Son budget annuel était de 1,2 milliard d’euros en 2024, soit 0,47 % de l’ensemble des dépenses de la Sécurité sociale.
« L’AME est d’abord un outil de santé publique, pas un dispositif de confort », rappelle Patrick Pelloux, urgentiste.
Elle permet d’éviter que des maladies non traitées ne deviennent des urgences plus coûteuses.
Quant à l’école, le ministère de l’Éducation indique que moins de 1 % des élèves scolarisés sont des enfants de parents sans titre de séjour.
Un paradoxe français : dépendance économique mais invisibilité sociale
La France vit un paradoxe : elle dépend de travailleurs qu’elle refuse officiellement de reconnaître.
Les régularisations pour raisons professionnelles existent, mais restent marginales : 9 091 régularisations par le travail ont été accordées en 2023, selon l’Inspection générale des finances.
Pour les associations, cela entretient une forme de « précarité organisée ».
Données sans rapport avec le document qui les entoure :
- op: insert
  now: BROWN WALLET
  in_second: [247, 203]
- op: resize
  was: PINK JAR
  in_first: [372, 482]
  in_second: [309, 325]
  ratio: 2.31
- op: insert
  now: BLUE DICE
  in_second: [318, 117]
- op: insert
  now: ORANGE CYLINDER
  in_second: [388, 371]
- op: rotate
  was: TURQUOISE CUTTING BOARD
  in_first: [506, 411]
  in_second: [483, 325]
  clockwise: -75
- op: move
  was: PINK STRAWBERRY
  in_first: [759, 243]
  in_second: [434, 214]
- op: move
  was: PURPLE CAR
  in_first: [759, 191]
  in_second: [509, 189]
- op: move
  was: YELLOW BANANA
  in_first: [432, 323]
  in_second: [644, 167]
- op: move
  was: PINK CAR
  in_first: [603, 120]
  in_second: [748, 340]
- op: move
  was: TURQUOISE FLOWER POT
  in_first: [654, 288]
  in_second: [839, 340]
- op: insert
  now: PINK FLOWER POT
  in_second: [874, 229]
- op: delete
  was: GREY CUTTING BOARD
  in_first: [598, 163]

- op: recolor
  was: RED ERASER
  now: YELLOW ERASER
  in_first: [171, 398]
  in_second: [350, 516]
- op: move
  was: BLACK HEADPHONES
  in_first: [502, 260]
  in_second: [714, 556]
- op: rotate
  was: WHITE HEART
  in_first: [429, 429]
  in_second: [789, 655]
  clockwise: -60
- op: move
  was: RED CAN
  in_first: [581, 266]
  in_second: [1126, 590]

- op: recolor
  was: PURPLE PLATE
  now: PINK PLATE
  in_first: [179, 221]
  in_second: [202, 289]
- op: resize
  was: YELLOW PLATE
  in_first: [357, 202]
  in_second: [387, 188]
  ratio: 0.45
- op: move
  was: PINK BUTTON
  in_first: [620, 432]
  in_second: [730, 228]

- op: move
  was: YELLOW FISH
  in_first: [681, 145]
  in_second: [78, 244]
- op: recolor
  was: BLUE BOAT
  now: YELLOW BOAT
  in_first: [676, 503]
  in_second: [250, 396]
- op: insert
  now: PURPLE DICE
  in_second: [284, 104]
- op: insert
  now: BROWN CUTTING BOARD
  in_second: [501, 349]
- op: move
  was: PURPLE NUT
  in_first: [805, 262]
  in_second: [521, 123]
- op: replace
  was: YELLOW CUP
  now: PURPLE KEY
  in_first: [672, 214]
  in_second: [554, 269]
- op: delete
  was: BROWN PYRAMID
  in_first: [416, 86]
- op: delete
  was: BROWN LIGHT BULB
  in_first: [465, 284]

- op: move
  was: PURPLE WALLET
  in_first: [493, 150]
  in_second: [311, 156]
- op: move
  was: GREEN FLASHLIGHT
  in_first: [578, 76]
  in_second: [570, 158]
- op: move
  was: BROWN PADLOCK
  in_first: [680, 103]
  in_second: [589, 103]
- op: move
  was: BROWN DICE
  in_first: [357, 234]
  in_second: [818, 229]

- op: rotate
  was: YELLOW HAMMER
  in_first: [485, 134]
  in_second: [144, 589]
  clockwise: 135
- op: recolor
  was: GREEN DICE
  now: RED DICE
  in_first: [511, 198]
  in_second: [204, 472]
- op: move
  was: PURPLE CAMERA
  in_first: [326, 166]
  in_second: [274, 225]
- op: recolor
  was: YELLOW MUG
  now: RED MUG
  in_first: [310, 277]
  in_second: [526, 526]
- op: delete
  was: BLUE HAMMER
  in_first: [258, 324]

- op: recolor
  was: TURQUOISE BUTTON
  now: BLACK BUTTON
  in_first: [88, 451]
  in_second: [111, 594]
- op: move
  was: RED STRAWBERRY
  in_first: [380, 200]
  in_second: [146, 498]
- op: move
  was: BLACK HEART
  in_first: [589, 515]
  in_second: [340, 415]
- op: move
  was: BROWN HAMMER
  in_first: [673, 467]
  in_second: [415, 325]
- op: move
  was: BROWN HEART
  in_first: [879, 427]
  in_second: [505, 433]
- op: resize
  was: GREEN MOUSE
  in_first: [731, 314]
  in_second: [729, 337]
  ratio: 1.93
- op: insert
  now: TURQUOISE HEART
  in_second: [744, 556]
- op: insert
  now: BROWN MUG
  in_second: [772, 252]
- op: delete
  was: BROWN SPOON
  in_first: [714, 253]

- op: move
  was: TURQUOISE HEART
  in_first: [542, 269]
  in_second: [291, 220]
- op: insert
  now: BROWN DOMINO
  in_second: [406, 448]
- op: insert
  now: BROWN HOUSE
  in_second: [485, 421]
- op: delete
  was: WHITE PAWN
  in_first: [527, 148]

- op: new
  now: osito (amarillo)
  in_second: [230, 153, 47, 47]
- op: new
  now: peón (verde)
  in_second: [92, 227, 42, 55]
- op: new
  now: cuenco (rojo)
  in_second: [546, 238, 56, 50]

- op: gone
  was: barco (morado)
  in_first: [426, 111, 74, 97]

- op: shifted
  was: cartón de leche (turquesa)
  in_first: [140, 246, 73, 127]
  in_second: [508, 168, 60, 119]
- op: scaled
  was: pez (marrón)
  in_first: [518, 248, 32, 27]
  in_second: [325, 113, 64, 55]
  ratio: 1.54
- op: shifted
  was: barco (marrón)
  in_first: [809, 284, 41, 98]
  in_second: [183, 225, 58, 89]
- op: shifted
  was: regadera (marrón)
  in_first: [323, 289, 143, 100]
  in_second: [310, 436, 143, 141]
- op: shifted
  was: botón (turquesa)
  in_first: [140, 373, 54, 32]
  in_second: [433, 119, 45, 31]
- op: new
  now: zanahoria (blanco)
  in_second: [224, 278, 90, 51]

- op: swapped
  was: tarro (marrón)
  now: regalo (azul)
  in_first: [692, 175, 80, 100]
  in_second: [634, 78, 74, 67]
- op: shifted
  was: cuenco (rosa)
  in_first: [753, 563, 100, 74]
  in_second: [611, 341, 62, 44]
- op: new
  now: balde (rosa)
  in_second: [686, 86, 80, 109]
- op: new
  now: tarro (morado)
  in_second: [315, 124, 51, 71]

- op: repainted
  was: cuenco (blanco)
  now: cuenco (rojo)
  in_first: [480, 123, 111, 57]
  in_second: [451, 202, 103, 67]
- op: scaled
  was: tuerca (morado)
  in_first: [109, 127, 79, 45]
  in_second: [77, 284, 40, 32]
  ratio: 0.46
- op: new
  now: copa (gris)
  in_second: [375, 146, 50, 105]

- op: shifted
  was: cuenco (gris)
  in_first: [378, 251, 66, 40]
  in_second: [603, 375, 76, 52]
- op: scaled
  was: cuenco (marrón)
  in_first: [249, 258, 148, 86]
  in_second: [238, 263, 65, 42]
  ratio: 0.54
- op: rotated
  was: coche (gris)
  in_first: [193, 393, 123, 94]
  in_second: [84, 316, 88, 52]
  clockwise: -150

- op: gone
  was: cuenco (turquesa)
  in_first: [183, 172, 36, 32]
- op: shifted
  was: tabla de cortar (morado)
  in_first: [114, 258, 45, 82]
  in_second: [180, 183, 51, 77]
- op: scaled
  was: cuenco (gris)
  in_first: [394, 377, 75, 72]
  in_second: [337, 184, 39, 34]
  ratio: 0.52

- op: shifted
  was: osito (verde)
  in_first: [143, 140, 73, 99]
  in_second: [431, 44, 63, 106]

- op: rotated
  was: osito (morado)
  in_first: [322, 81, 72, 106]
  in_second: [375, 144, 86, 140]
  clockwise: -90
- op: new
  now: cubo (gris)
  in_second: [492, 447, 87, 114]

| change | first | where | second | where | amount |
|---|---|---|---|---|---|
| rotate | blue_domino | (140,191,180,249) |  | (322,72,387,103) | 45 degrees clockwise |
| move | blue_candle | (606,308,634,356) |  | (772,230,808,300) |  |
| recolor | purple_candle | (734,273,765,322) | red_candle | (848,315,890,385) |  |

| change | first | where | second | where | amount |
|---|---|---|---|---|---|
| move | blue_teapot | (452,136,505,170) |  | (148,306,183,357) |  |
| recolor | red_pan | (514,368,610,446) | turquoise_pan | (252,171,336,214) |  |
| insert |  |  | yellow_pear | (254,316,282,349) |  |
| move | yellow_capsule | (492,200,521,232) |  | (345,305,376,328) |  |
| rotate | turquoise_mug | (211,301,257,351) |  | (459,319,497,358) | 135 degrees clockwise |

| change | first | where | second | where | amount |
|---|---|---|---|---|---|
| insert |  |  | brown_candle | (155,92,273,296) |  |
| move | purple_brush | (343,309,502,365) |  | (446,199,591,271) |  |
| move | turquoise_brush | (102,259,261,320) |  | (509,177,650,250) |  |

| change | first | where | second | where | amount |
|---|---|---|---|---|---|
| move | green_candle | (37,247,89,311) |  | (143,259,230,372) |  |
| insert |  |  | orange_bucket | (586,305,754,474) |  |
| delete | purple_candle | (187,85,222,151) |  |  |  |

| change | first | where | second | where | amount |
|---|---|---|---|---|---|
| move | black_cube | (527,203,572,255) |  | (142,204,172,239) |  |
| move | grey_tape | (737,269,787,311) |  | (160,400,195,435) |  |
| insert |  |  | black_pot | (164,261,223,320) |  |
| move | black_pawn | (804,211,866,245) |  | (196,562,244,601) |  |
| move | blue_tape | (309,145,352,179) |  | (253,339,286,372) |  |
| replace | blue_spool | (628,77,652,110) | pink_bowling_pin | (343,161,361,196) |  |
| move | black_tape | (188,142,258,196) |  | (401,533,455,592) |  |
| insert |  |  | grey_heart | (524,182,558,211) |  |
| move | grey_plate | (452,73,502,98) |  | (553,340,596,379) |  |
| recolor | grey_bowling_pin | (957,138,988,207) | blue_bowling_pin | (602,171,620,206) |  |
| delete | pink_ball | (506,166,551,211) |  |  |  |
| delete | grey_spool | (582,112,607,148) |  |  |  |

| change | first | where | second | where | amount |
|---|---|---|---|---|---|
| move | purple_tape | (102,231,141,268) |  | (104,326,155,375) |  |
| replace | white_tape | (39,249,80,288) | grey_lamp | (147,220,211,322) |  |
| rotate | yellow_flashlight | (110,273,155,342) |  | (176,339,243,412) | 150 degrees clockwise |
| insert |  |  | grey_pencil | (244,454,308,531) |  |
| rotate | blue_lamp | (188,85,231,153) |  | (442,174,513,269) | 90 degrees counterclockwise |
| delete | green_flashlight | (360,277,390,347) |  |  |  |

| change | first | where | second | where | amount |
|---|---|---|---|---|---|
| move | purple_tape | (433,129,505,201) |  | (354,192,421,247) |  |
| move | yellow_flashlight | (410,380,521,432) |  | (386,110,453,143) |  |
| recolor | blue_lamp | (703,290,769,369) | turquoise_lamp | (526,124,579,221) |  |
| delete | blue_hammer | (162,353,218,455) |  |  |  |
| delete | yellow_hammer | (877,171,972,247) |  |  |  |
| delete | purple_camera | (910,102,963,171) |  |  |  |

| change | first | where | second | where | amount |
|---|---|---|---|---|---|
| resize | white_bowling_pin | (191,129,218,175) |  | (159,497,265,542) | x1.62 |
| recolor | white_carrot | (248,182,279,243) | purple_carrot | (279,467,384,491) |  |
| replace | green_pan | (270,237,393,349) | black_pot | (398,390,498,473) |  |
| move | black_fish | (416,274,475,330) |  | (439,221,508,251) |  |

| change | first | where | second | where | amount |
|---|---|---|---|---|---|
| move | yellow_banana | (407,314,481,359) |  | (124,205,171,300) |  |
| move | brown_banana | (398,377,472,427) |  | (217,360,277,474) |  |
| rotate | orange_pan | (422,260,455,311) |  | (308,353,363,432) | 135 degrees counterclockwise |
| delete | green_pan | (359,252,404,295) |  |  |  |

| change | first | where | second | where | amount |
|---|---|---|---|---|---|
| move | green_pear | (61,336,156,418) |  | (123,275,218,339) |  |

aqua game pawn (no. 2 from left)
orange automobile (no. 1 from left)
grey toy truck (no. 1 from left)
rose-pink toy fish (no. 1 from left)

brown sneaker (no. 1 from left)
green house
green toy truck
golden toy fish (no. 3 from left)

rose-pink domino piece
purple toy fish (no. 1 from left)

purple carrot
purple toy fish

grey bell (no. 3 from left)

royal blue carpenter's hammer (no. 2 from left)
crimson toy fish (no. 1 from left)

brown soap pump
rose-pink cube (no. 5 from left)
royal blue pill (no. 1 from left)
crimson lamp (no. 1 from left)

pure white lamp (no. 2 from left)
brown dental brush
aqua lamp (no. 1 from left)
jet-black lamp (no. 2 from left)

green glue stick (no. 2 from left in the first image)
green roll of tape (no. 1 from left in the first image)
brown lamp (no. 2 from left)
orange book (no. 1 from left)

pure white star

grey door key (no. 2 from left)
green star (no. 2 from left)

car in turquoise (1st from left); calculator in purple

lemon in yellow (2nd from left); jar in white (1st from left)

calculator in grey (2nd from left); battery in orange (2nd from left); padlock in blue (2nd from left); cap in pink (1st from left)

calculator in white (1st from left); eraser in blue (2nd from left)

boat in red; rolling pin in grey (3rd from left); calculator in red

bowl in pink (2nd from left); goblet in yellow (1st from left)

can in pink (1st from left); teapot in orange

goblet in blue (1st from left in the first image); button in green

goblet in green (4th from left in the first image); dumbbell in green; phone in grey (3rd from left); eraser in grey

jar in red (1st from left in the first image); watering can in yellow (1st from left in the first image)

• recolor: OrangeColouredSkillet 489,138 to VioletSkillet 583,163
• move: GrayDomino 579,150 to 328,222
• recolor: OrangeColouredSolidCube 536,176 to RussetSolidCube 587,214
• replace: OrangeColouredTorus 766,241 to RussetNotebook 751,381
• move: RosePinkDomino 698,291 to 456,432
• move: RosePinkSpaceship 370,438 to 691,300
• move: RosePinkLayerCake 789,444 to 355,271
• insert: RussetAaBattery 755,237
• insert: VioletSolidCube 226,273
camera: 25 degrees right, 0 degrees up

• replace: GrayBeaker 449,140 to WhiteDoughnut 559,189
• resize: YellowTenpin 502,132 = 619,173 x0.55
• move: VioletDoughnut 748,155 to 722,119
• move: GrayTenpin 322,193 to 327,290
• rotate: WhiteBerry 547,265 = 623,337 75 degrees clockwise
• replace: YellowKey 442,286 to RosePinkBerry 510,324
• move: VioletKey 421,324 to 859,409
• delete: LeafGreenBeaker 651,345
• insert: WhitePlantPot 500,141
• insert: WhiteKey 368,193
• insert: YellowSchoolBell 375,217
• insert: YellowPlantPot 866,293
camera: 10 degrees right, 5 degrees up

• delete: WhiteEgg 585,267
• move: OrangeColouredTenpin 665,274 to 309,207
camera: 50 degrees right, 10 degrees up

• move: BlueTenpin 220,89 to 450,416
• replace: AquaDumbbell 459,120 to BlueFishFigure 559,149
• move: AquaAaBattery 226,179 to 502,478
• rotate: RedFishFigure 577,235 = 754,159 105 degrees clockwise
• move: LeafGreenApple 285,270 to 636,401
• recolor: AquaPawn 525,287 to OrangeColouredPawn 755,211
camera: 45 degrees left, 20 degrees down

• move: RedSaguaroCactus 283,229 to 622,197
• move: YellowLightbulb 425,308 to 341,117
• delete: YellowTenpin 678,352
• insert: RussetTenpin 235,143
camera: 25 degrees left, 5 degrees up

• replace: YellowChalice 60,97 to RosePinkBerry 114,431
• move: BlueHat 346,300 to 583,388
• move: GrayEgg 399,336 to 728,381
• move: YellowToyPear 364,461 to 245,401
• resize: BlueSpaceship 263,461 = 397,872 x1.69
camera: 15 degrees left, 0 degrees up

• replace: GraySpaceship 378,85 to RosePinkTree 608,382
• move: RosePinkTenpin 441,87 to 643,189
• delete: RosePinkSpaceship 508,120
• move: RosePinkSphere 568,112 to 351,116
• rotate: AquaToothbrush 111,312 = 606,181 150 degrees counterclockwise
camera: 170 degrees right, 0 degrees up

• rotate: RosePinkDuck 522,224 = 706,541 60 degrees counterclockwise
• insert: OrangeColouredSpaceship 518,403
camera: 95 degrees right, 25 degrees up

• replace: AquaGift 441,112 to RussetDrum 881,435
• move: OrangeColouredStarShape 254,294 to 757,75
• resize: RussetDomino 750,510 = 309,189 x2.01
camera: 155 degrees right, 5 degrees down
« Le système repose sur une hypocrisie : la France utilise leur travail, mais refuse de leur donner des droits », dénonce la Cimade.
Vers une évolution nécessaire ?
De plus en plus de voix, y compris dans le monde économique, demandent une régularisation mieux encadrée.
Les économistes de l’OFCE estiment qu’une régularisation partielle permettrait :
- d’augmenter les recettes fiscales,
- de réduire le travail au noir,
- d’améliorer la productivité.
Un rapport du Sénat évaluait déjà en 2021 que l’intégration des sans-papiers dans l’économie formelle pourrait générer plusieurs centaines de millions d’euros de recettes supplémentaires.
Un poids réel, mais surtout un potentiel immense
Les sans-papiers ne sont ni un fardeau ni une solution miracle. Ils sont un maillon essentiel de pans entiers de l’économie française.
Aujourd’hui encore, leur contribution est masquée par leur invisibilité administrative.
La question n’est plus seulement économique : elle est aussi morale et politique.
« Il s’agit de savoir si la France veut continuer à profiter d’eux sans les voir, ou les intégrer pleinement à la société », conclut un sociologue du CNRS.